▶ _Extract provided_:

* * *

Question

There is a spot of paint on the front wheel of the bicycle. Take the position of the spot at time t=0 to be at angle θ=0 radians with respect to an axis parallel to the ground (and perpendicular to the axis of rotation of the tire) and measure positive angles in the direction of the wheel's rotation. What angular displacement θ has the spot of paint undergone between time 0 and 2 seconds?

Answer 1

Here is the missing information.

An exhausted bicyclist pedal somewhat erraticaly when exercising on a static bicycle. The angular velocity of the wheels takes the equation ω(t)=at − bsin(ct) for t≥ 0, where t represents time (measured in seconds), a = 0.500 rad/s2 , b = 0.250 rad/s and c = 2.00 rad/s .

* * *

▶ _Source records_:
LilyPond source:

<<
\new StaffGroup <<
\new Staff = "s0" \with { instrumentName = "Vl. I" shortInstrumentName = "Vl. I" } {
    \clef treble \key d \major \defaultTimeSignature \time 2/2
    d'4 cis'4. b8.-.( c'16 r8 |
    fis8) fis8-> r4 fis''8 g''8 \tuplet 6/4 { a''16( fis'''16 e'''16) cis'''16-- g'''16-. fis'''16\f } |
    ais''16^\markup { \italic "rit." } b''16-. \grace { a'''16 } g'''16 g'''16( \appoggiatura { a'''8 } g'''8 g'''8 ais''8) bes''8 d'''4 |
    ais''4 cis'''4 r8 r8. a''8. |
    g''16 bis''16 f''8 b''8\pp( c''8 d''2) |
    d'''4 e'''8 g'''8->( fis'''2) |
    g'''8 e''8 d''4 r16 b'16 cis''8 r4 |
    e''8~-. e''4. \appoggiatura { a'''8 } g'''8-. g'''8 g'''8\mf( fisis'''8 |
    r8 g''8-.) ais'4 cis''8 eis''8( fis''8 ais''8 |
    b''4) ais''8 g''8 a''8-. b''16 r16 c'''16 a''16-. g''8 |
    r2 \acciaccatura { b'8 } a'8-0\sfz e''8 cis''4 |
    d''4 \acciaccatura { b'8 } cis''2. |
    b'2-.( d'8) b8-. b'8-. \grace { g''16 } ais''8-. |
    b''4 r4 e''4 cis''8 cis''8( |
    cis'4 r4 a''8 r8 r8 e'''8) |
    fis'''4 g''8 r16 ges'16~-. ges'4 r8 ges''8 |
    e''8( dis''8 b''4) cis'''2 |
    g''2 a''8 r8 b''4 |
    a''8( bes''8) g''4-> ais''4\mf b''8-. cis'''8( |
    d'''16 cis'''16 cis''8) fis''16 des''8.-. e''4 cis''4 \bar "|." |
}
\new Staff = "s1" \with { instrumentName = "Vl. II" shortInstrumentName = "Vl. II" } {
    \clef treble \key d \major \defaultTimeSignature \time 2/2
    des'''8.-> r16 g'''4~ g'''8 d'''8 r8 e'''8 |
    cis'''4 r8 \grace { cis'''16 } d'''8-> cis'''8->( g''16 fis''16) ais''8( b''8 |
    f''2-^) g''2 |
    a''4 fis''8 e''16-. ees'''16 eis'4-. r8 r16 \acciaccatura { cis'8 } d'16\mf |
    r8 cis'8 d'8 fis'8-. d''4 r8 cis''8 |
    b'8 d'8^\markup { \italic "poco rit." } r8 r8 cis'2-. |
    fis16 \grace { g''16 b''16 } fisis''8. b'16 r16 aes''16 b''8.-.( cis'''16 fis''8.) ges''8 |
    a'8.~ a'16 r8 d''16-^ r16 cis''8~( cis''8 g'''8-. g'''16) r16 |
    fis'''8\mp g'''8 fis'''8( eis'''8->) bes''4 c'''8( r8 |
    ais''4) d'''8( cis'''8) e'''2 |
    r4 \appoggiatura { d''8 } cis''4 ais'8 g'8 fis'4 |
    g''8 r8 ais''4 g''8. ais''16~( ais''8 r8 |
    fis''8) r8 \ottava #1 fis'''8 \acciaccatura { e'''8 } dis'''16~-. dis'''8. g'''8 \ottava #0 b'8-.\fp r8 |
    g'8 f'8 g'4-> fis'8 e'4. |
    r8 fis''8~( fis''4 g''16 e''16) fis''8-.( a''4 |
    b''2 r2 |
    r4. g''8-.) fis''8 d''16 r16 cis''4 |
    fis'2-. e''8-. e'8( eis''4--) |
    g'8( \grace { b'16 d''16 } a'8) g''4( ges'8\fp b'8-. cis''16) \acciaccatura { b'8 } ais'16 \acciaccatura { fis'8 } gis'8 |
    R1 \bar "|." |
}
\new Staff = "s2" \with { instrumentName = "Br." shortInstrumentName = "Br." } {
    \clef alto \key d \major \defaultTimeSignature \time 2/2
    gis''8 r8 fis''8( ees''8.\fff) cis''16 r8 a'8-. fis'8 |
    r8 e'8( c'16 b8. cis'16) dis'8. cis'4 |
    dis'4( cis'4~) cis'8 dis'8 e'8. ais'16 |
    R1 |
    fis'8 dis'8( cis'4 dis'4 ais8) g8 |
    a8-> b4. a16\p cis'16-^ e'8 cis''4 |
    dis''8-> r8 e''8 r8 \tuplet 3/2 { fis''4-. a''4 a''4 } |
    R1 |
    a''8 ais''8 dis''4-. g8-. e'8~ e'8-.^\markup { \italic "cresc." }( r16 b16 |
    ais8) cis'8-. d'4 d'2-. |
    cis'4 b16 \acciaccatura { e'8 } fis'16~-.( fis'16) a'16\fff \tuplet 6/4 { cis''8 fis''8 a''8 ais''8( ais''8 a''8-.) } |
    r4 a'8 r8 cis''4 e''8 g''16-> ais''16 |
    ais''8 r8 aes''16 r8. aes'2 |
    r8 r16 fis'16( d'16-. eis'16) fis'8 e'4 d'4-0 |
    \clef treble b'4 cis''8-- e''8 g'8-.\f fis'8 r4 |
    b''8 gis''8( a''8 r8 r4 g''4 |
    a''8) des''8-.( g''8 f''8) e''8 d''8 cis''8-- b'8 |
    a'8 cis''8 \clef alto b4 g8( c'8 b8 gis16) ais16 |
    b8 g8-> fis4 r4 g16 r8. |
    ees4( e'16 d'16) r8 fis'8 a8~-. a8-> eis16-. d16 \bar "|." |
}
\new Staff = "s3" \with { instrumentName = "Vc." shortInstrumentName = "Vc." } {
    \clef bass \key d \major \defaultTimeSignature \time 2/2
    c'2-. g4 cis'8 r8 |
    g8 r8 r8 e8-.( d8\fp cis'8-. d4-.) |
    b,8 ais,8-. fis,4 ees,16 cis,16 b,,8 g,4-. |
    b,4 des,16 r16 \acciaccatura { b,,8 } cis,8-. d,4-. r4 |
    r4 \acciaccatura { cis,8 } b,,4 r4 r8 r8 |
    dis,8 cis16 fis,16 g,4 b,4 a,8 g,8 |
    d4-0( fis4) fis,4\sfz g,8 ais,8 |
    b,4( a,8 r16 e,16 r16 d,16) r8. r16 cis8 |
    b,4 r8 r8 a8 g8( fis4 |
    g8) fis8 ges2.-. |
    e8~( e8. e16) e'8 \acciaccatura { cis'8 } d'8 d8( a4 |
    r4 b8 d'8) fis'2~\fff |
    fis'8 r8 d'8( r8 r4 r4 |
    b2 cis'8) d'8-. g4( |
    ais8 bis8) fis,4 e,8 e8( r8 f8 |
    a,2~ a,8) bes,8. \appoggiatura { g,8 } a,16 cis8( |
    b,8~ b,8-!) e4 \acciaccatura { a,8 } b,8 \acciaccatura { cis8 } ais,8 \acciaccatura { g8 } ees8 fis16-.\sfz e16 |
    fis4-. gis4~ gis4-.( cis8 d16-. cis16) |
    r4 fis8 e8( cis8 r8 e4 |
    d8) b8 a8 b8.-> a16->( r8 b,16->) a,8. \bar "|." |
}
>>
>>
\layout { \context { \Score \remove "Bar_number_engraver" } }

* * *

▶ _Required task 1_:
Decide whether each statement below agrees with the bicycle wheel problem. For each, give yes or no and quote the words of the problem that settle it. (a) The spot of paint is on the rear wheel. (b) The constant c equals 2.00 rad/s. (c) Positive angles are measured opposite to the direction of the wheel's rotation.
▶ _Required task 2_:
Show every line of the records that contains the string "time". Case counts.

▶ _Task response 1_:
(a) No: "There is a spot of paint on the front wheel of the bicycle."
(b) Yes: "c = 2.00 rad/s"
(c) No: "measure positive angles in the direction of the wheel's rotation"

▶ _Task response 2_:
    \clef treble \key d \major \defaultTimeSignature \time 2/2
    \clef treble \key d \major \defaultTimeSignature \time 2/2
    \clef alto \key d \major \defaultTimeSignature \time 2/2
    \clef bass \key d \major \defaultTimeSignature \time 2/2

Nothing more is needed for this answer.